Caroline Ansell Eastbourne MPAnsell’s holistic economic and cultural argument reflects the interdependence of key sectors in the Eastbourne economy. In a column for the conservative home website she explained: “In my constituency, nearly one job in three depends on tourism. That’s why I have been relentlessly lobbying both in Parliament and behind the scenes to support this sector through the pandemic.

“You might think that the ending of restrictions means life will return to normal on the pier and in our amusement arcades, shops and cafes, but that’s not the full tourism story for our town and many others.”

If the relaxation of regulations restricting international travel result in an exodus of staycationers seeking the guaranteed sunshine of southern Europe she believes it will result in a large gap in the economy of Eastbourne and many other British towns and cities, a gap usually filled by international students.

“It’s a little-known fact that students learning English in the UK are the bedrock of Eastbourne’s tourist economy and many other towns and cities on the South coast and all over the UK” she explained. “In Eastbourne alone, we have six English language teaching (ELT) centres.

Our international students are a vital part of the visitor landscape, whereby each summer the town’s population swells and its average age plummets. “Our international schools are local employers. They provide business for local transport and tourist venues, and pump prime retail and food outlets. Likewise, importantly, there is secondary income support for the several hundred host families for whom the time in the summer hosting students makes the difference. All of these secondary businesses, and these families, are missing the annual 500,000 students who stopped booking and arriving in March 2020, with little or no prospect of their return while two weeks of quarantine is compulsory.

“Sixty per cent of ELT students are teenagers from Europe who come for a week or two and are unlikely to come if they’ll spend longer quarantining than on their course. Figures from the trade association English UK found a £590m loss for last year, for a sector which normally puts £1.4bn into the economy.”

She added: “This industry’s survival is still not guaranteed, which is why with other backbench colleagues I am continuing to campaign for more targeted government help for English language schools and tourism. Our first ask has been for the Government to ensure that all English language schools automatically get business rates relief. While furlough continues, rates are the largest outgoing for many centres.

“Simply extending the business rates relief concession to all language schools would help many to survive until the spring, when we hope students will be booking and arriving once more. Industry estimates are that this would cost just £17m.

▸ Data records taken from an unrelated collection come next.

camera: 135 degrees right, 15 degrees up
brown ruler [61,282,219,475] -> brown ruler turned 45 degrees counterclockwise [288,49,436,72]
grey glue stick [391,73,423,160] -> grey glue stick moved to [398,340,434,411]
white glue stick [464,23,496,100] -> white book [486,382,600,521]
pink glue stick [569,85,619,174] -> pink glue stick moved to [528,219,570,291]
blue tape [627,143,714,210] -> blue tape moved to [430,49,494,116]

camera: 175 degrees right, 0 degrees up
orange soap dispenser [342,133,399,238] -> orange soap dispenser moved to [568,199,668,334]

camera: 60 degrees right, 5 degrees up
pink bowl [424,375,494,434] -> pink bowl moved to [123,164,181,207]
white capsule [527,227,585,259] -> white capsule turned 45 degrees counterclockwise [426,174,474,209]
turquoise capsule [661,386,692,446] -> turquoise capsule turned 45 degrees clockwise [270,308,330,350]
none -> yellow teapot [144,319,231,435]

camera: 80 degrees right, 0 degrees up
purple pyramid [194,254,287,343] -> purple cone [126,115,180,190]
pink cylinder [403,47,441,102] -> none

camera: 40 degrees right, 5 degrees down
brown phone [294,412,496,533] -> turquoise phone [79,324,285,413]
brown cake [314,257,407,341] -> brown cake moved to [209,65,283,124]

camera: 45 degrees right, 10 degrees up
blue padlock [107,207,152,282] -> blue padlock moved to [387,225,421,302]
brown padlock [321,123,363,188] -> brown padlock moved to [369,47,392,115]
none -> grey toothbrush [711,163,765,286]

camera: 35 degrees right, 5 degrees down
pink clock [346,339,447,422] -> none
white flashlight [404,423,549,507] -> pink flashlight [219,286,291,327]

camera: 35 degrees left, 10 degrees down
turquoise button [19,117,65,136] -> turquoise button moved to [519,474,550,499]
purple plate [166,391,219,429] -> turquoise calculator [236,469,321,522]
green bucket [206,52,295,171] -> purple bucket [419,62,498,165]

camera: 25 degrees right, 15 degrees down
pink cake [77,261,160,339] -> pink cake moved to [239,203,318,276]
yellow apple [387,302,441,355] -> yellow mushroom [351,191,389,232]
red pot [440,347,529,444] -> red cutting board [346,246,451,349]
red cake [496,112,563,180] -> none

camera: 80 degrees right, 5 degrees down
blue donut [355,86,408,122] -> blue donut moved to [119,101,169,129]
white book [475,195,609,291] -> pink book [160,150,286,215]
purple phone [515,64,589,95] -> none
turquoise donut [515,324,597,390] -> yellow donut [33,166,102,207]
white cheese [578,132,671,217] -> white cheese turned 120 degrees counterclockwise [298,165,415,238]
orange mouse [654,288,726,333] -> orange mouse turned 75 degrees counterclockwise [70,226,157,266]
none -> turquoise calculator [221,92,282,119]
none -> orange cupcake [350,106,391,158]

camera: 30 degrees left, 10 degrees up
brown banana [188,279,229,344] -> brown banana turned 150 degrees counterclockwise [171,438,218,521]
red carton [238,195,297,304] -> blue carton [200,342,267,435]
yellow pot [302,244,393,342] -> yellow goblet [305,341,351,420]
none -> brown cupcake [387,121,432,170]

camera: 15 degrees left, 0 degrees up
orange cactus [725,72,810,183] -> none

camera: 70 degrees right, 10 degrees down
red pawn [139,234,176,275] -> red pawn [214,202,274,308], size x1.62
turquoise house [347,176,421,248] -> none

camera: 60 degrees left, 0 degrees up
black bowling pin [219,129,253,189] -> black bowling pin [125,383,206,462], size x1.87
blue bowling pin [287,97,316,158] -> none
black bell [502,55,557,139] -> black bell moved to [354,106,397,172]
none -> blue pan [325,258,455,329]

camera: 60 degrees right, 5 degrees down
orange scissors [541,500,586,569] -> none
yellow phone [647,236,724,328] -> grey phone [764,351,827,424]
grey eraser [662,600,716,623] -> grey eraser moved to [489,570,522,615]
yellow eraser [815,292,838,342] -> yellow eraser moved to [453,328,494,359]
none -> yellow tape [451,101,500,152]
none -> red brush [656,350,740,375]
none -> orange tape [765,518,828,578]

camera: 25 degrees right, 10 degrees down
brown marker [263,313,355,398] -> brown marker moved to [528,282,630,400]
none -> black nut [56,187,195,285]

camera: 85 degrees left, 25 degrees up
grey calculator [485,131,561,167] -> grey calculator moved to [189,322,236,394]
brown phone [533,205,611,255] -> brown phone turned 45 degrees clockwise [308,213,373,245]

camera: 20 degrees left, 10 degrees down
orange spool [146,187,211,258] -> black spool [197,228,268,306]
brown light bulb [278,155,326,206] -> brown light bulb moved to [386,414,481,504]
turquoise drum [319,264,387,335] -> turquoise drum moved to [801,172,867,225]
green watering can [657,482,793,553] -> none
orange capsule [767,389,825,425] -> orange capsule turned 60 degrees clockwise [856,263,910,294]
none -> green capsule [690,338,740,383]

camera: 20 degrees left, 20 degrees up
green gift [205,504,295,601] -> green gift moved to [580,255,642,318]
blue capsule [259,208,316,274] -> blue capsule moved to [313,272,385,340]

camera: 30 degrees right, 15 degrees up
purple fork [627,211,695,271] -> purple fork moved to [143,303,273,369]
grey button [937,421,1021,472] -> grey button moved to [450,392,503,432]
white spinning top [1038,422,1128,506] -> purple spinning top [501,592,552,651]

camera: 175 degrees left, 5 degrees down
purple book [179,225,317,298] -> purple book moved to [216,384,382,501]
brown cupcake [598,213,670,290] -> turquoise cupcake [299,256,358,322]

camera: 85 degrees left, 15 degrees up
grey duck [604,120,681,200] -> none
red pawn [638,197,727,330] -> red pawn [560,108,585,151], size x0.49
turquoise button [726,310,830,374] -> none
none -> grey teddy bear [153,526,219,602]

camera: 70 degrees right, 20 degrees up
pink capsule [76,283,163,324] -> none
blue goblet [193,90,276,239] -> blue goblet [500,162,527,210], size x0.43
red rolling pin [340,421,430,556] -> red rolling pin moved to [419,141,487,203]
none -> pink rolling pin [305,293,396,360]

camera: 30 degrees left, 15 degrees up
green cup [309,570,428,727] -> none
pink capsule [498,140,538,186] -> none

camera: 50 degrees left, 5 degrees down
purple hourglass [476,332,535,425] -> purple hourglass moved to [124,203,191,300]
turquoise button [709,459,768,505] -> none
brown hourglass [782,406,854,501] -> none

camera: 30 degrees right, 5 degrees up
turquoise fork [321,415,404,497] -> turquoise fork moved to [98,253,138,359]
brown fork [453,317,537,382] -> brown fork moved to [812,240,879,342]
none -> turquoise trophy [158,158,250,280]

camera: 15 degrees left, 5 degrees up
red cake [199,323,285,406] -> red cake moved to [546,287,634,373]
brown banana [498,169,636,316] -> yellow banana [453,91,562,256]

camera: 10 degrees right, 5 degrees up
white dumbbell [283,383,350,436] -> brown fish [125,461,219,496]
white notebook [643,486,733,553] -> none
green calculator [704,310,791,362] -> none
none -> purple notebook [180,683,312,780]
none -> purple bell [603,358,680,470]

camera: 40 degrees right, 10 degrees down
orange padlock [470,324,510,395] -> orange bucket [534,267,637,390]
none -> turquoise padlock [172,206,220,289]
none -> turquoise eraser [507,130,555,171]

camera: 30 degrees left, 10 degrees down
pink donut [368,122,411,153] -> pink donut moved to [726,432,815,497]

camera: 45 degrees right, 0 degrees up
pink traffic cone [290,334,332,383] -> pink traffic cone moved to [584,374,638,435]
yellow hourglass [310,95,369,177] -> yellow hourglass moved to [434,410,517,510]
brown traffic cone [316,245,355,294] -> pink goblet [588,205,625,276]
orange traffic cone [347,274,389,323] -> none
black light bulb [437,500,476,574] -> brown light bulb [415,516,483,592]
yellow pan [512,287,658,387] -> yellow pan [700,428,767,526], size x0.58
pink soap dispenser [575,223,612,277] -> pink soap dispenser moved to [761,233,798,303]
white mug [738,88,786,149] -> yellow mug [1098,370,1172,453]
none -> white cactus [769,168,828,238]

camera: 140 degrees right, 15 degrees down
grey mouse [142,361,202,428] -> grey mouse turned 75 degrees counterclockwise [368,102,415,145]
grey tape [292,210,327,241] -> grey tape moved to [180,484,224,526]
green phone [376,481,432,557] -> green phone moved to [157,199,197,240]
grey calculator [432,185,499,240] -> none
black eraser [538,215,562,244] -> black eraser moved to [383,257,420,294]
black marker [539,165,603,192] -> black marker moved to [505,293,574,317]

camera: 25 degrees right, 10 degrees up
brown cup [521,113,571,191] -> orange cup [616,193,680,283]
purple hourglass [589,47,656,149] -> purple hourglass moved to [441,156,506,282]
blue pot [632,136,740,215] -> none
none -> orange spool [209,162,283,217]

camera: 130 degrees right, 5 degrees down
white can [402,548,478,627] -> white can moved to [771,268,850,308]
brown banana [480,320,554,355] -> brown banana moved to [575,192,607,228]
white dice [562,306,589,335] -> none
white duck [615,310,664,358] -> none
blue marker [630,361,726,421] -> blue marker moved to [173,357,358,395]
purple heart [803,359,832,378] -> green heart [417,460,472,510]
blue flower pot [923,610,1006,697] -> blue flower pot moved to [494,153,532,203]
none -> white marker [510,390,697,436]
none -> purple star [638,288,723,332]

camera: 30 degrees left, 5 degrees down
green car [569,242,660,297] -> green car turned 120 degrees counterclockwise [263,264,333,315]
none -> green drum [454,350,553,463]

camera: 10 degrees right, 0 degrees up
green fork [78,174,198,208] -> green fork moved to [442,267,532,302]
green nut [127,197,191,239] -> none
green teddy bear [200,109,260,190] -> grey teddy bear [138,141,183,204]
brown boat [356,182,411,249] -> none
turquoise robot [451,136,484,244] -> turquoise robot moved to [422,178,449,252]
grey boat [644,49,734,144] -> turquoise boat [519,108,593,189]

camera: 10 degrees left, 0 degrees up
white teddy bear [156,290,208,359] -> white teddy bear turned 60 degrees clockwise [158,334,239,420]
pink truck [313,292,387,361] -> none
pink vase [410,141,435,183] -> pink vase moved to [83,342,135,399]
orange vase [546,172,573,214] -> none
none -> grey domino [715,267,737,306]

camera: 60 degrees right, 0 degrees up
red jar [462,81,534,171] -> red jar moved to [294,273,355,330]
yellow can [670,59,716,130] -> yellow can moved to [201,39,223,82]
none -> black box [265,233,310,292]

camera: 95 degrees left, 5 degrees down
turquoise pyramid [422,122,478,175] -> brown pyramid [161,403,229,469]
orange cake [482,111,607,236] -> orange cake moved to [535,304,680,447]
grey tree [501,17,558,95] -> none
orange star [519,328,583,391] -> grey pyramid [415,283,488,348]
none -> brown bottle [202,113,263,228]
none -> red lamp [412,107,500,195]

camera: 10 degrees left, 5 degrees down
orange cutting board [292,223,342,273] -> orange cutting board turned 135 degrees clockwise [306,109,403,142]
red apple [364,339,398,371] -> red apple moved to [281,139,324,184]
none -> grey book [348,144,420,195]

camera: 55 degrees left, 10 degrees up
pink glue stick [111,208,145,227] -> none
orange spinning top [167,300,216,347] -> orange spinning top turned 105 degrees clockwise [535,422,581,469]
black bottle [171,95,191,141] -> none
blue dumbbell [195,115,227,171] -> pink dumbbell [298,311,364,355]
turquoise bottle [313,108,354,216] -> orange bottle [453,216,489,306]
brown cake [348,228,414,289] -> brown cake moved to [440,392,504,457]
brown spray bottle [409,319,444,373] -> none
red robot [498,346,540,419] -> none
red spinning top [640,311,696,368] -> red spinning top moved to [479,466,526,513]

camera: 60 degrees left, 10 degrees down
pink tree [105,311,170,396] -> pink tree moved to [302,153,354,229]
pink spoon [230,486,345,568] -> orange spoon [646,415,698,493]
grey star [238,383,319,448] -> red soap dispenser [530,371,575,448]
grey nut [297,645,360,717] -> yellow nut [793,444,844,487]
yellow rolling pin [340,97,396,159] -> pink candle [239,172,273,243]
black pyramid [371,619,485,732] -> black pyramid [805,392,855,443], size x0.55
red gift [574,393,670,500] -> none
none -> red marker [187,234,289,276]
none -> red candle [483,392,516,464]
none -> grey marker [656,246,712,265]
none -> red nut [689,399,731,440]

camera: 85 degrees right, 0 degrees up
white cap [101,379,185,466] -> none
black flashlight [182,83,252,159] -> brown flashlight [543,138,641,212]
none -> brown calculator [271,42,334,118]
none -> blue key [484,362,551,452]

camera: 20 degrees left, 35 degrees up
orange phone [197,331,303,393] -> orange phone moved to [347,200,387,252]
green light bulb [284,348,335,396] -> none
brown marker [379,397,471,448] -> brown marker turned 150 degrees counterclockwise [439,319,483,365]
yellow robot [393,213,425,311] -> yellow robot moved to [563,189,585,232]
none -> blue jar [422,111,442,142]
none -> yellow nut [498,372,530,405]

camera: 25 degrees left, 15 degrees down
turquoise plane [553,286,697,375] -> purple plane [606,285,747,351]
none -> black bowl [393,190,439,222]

“The teenagers who come to Eastbourne, or Bournemouth, or a summer camp in an independent school, are more likely to build a lifetime’s affinity with the UK. Visit Britain research shows that ELT students stay longer and spend much more than other tourists.

“If we wish to retain those benefits of social and cultural enrichment, of inward investment and soft power, I believe the specific calls of the sector need to be debated, just as its deep value to the UK needs to be celebrated.

“And when Eastbourne pier is once more thronged with French teenagers, we can heave a sigh of relief.”